» TASK
Please reproduce the records below exactly, omitting any pictures they contain.

[Change detection outputs]
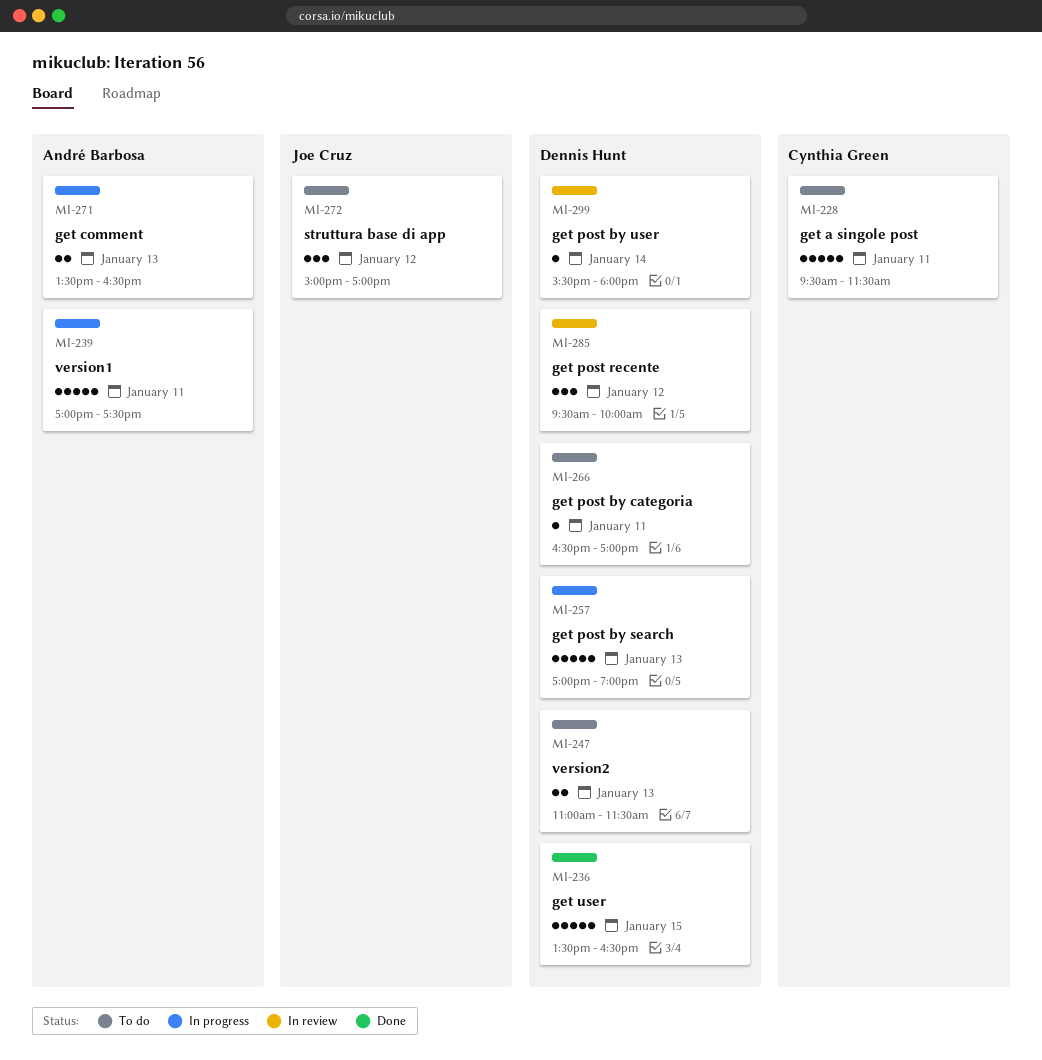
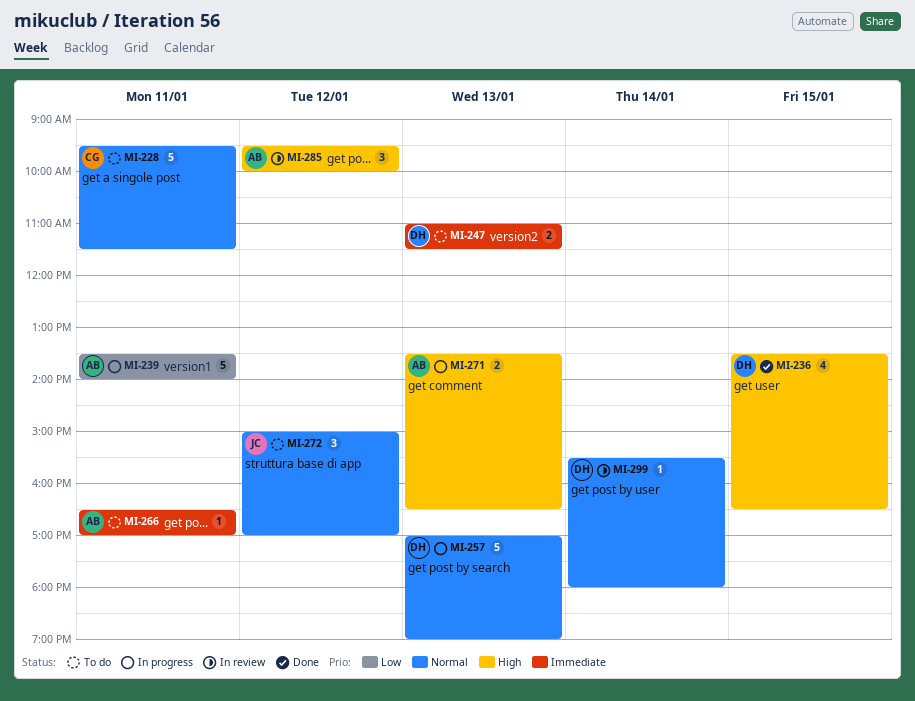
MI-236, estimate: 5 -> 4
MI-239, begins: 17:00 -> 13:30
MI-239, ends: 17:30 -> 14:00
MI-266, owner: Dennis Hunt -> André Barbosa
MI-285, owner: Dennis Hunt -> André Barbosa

» SOLVED EXERCISE
MI-236, estimate: 5 -> 4
MI-239, begins: 17:00 -> 13:30
MI-239, ends: 17:30 -> 14:00
MI-266, owner: Dennis Hunt -> André Barbosa
MI-285, owner: Dennis Hunt -> André Barbosa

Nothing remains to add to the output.